それを見送った後、団員たちは次々とブリタニア兵に襲い掛かる。

 

若い団員は泣きながら走る。

 

“なぜ、自分は戦えなかったのか”

“なぜ、扇に反逆した仲間を助けなかったのか”

“なぜ、ゼロを最後まで信じなかったのか”

 

団員は走る。その後悔と共に。

 

「でも…まだ、間に合う!まだ間に合うんだーーーー!」

 

団員は走る。
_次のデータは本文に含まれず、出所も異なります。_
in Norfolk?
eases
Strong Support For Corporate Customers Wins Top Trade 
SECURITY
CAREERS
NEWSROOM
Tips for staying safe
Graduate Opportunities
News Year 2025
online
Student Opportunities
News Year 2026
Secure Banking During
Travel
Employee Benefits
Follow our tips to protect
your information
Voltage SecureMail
涙を拭い、決意と共に仲間の下へ。

 

ゼロを…仲間を助けるために。

 

 

 

 

 

 

 

 

 

 

 

「扇、このペテン師野郎!必ずぶち殺してやるからな!そこで、首を洗って待ってろ――ッ!」

 

団員は、城壁の上にいる扇に向かって銃を撃つ。

はじめから、当たることなどは期待していない。

 

「いつも影に隠れやがって!この売国奴の裏切り者が!」

 

別の団員もそれに続く。

その銃撃は、ブリタニアと、そして扇に対する宣戦布告。

 

「1人だけ変なコート着やがって!そもそもお前はキモいんだよ!」

 

それは、祝砲。

扇の支配からの解放と、自分の名を思い出したことへの喜びを銃弾に込めて。

 

 

 

 

 

 

 

 

 

 

「何が“扇ジャパン”だ!ふざけるなよ扇!俺は…俺たちは―――」

 

そう言って、団員は肩に付けられた

“扇ジャパン”のワッペンを引き千切り、空へと投げる。

 

それに次々と続く団員達。

 

それはまるで雪のように―――

 

“扇ジャパン”という恥辱を刻まれたワッペンは、

処刑場を舞う白い花びらとしてその生涯の最後を終えた。

 

 

 

 

 

 

 

 

「俺たちは―――」

 

「私は―――」

 

「僕は―――」

 

「俺が―――」

 

 

 

 

 

 

 

 

 

 

      

 

              “黒 の 騎 士 団” だ !!

 

 

 

 

 

 

 

 

 

 

 

 

「ギ、“ギアス”だぁ~!こ、こいつら全員、“ギアス”に操られているんだぁ―――ッ!」

 

 

 

 

 

“黒の騎士団”総員17000人の”反逆”

 

 

 

 

その事実を前に、

扇の絶叫が戦場と化した処刑場に空しく響き渡った。

 

 











ゼロが腕を掲げるシーンはBGMコードギアス「Madder Sky」のイメージでお願いします。